LONDON — Helicopter support contracts, a further order for Foxhound armored vehicles and the creation of an armor research center were unveiled by British defence procurement minister Philip Dunne on the second day of the DSEi defense show Sept 11.
Pick of the orders, at least in size, was a six year £367 million deal with Rolls Royce Turbomeca to support the RTM322 engine used to power the British Army’s Apache attack helicopter and the Merlin machines used by the Royal Navy and, the Royal Air Force.
Dunne told the DSEi audience that the Ministry of Defence expected to save more than £300 million compared with previous support arrangements.

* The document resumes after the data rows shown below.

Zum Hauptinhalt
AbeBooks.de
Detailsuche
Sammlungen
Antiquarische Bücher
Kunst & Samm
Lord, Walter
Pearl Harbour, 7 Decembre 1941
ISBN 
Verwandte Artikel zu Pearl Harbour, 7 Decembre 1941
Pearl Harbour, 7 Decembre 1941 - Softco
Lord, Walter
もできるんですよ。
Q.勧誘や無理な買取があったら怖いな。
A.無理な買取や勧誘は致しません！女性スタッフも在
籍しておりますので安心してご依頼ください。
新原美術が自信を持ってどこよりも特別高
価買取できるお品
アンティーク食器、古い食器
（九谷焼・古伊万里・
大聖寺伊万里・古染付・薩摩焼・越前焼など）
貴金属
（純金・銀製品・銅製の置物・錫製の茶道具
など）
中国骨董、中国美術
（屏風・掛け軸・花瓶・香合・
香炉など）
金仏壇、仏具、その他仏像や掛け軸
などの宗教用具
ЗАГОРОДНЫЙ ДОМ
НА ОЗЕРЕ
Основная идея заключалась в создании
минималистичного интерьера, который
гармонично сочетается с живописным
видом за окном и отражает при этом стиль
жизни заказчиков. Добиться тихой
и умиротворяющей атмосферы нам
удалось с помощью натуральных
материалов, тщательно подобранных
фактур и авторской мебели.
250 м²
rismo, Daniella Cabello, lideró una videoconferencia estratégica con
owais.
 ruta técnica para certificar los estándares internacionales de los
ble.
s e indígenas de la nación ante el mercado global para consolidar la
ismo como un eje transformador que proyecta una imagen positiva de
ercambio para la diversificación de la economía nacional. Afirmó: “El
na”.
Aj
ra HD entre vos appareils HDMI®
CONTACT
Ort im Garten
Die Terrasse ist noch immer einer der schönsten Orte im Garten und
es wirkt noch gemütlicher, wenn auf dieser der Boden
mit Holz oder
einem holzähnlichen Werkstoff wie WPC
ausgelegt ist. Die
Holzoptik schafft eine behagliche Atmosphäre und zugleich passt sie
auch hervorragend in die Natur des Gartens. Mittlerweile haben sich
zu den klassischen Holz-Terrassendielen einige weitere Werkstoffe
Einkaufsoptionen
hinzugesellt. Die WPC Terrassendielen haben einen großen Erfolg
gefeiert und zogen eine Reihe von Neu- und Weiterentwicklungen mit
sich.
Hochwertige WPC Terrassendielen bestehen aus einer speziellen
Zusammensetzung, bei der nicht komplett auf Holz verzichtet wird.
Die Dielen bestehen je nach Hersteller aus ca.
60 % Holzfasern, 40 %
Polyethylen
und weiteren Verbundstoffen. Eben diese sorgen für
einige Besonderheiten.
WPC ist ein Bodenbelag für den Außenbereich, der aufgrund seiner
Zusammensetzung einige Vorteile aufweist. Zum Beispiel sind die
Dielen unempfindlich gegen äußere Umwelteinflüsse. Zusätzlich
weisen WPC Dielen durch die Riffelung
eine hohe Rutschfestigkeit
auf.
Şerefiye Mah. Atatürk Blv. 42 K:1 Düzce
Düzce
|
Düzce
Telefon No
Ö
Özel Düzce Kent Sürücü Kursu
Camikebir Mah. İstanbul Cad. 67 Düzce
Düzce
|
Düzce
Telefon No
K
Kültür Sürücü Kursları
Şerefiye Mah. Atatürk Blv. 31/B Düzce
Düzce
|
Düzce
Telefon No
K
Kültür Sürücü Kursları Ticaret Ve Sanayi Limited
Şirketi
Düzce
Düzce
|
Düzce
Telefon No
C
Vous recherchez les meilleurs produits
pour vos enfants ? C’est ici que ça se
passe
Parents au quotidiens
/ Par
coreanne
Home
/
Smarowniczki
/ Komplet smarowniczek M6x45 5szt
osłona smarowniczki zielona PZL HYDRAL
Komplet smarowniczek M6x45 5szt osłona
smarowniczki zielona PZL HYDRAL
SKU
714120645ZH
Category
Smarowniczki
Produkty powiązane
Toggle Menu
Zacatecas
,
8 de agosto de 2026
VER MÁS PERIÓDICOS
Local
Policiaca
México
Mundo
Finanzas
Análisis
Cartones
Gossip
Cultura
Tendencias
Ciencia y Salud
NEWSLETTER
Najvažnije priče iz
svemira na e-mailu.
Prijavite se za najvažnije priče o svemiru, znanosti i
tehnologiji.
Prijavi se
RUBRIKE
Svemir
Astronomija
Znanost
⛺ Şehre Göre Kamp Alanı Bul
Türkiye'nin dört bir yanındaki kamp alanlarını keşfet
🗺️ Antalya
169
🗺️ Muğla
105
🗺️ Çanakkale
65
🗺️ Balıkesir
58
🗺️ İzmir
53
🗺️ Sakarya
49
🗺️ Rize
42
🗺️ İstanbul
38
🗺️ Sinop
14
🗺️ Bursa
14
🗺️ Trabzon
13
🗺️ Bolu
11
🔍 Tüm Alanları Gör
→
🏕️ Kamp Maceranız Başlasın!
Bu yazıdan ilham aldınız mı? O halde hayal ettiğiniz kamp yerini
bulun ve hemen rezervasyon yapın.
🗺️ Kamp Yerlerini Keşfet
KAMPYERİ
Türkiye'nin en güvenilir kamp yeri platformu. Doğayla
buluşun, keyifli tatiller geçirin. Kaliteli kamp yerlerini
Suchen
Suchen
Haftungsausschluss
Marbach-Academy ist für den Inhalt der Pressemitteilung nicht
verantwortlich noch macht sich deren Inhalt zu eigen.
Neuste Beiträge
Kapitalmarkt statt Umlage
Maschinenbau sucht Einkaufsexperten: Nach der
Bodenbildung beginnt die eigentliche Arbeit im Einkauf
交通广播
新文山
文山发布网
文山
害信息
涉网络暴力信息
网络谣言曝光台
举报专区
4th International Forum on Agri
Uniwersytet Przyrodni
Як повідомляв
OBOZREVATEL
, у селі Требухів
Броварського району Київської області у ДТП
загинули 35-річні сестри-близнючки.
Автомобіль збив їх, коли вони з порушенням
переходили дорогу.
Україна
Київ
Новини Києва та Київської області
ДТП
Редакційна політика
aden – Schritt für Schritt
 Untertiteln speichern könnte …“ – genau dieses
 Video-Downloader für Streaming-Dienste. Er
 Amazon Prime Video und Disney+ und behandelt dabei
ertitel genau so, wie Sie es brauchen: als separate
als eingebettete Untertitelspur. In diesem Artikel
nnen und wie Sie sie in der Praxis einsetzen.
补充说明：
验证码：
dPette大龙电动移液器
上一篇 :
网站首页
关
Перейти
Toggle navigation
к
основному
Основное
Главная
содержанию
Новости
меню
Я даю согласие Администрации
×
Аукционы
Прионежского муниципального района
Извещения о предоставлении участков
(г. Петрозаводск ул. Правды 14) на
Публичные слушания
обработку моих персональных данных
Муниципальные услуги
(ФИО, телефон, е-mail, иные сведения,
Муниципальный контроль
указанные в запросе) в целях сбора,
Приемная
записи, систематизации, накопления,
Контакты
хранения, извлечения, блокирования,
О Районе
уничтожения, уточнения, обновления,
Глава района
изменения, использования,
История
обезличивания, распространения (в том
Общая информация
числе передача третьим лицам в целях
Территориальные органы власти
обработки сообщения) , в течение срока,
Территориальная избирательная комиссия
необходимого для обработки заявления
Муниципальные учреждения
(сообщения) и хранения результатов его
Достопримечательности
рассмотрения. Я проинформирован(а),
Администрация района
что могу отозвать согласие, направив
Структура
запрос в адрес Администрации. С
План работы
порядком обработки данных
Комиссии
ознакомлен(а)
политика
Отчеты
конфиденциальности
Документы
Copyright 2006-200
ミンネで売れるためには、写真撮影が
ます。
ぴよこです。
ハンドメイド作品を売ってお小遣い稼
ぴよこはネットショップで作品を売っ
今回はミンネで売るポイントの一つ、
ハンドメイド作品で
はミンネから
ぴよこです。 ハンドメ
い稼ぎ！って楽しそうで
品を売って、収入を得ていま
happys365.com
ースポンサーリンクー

Dunne also announced a further order for 24 Foxhound protected patrol vehicles from the Force Protection Europe arm of General Dynamics.
The £23 million deal brings total British military Foxhound orders to 400. To date, the company has delivered 350 of the 376 vehicles previously ordered.
The vehicle was deployed for the first time to Afghanistan in 2012 after a launch order from the British in 2010.
Armor was also the subject of Dunne’s third announcement: a plan to create a ceramic armor development center in Newport, South Wales, involving the MoD’s Defence Science and Technology Laboratory and Kennametal Manufacturing.
The joint funding of a £2 million specialized manufacturing center will enable the partners to develop full-size ceramic armor components for personnel and vehicle protection in sufficient quantity to enable full-scale impact tests.
The MoD said in a statement that improved development and production will help reduce the reliance on armor imports.
Dunne said the facility, trhe largest in Europe “will further advance the UK’s freedom of action in advanced ceramic armor.”